UMBIGO invited several artists to reflect on the era we are living in and to think about their artistic production in quarantine times.

Project by the artist Carolina Pimenta.

Carolina Pimenta, tactile afferents, The importance of touch, 2020

Touch is central to our experience of the world, it helps define us. We sense with our bodies the objects we encounter—the couch cradling us, the table colliding with our knees, the breeze fluttering at our cheeks. Touch orients us to the world; it attunes us to one another. Even before birth, researchers believe touch is critical to fetal development, they say it is the first sense hu­mans develop in the womb, possessed even in tiny embryos. During the Covid-19 pandemic, one of my immediate concerns was how this would change our human interaction. As our social world becomes increasingly visual and digital, it is easy to forget the power of touch in human relations.
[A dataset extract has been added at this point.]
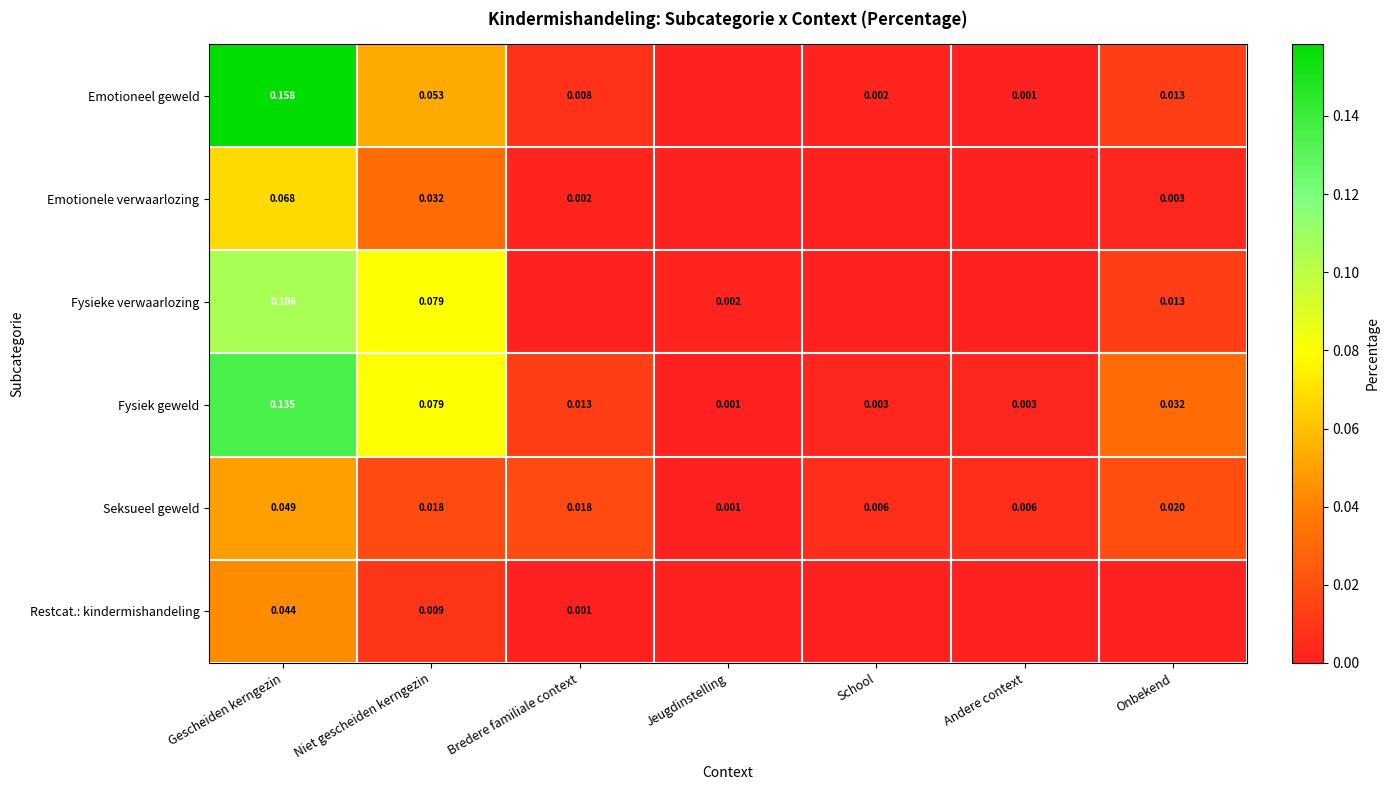

The Fysieke verwaarlozing series shows 0.0 at Jeugdinstelling. True or false?

True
Yet a gentle stroking by a stranger can reduce our feelings of social exclu­sion, increase our serotonin levels and even lead us towards a cure for loneliness. During my confinement, I lost the desire to photograph and was absorbed with archiving my work. During this process I was drawn to how many images were depicting touch; hugs so tight that fingers are imprinted on skin, we are destined to cuddle and stroke each other, threading wellbeing into the fabric of our body and soul. We love it so much that the word has the power to sell a heap of products from soft-touch pillows to velvet touch tights, expert touch saucepans and even smooth, perfecting touch face creams. However touching in an age of pervasive sexual abuse and harassment, further augmented by a global pandemic, closeness no longer feels safe. There is a hypervigilance of boundaries that makes it hard to find the right approach. Fun­damentally, touch tells us who we are.